Foreign Agricultural Service information is crucial in decisions affecting U.S. agriculture, trade policy, and food aid.

Team effort. NASA and the University of Maryland are providing the Foreign Agricultural Service with observations and data products from instruments on NASA’s Aqua and Terra satellites and from the TOPEX/Poseidon, Jason and Tropical Rainfall Measuring Mission satellites.

Foreign Agricultural Service analysts are using these products to regularly assess global agricultural conditions.

“The partnership between NASA and Foreign Agricultural Service is an example of how we extend the benefits of Earth science missions to meet the needs of our operational partners,” said Ed Sheffner of NASA’s Earth Science Enterprise.
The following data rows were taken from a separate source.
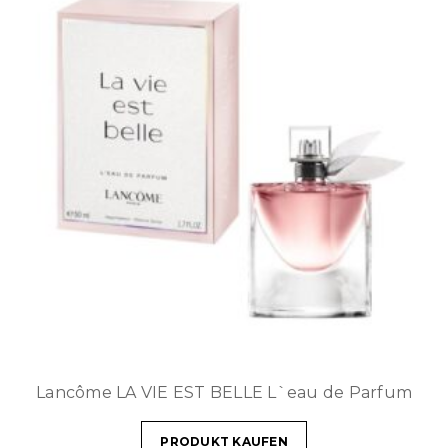
Lancôme LA VIE EST BELLE L`eau de Parfum
PRODUKT KAUFEN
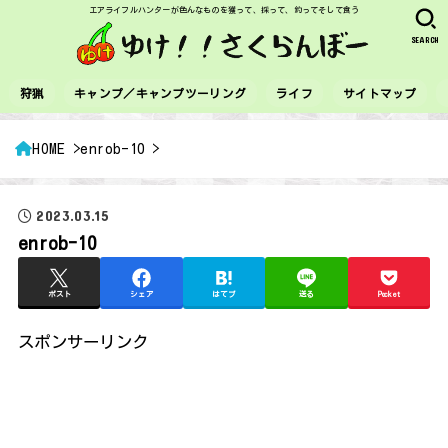
エアライフルハンターが色んなものを獲って、採って、釣ってそして食う
SEARCH
狩猟
キャンプ／キャンプツーリング
ライフ
サイトマップ
HOME
enrob-10
2023.03.15
enrob-10
ポスト
シェア
はてブ
送る
Pocket
スポンサーリンク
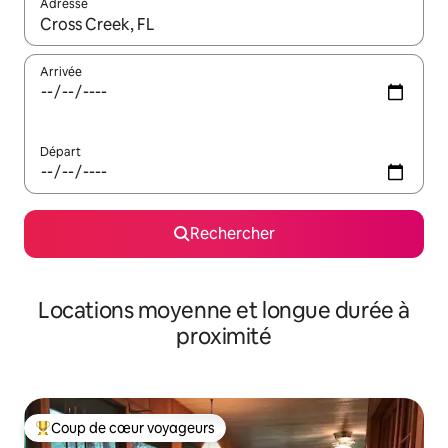
Adresse
Lorsque les résultats s'affichent, utilisez les flèches vers le hau
Arrivée
Départ
Rechercher
Locations moyenne et longue durée à
proximité
Coup de cœur voyageurs
Coups de cœur voyageurs les plus appréciés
NASA provides daily, high-quality, observations of the Earth. The timeliness and quality of these science data products are used to support decision support tools employed by Foreign Agricultural Service to assess crop productivity over large areas of the world.

Helps farming. NASA products allow Foreign Agricultural Service analysts to distinguish between different crops such as wheat and rice and permit analysts to measure other features like surface temperature and snow cover.

Analysts can gauge the health of agriculture by comparing recent and historic data. NASA satellites collect data twice daily, Terra in the morning and Aqua in the afternoon.

Frequent satellite observations are important so analysts can assess how natural disasters such as fires, volcanic eruptions, floods, storms, or even extreme temperatures, affect crops.

The information is often crucial to international food aid organizations.

Earth Science products quickly demonstrated their utility as they helped analysts identify and monitor new areas of irrigated agriculture in the Middle East.

NASA’s Rapid Response System processes and delivers observations to Foreign Agricultural Service usually less than four hours after it is collected.

Creating archive. Scientists at the University of Maryland are creating an archive and an interface that enables analysts to compare current and historical conditions.

Altimetry data from the TOPEX/Poseidon and Jason satellites are used to monitor the water level of 100 lakes and reservoirs around the world.

Innovative use of these data to measure lake and reservoir water levels in an operational manner has proven valuable.

The information allows analysts monitor the duration of droughts, assess how much water is available for irrigated farmland in arid regions and, as a result, how much of a crop the region is able to produce.

The TRMM satellite provides near real-time observations about precipitation for mid-latitudes. Rainfall has a large impact on both rain-fed and irrigated crops.

Data helps analysts gauge planting and growing conditions and predict the size of the harvest with greater reliability.

Benefits. Applications of NASA’s Earth Science research enable the use of observations, measurements and models to improve agency partners’ decision-making capabilities.

Foreign Agricultural Service has benefited from incorporating products from Earth observation systems into operational procedures.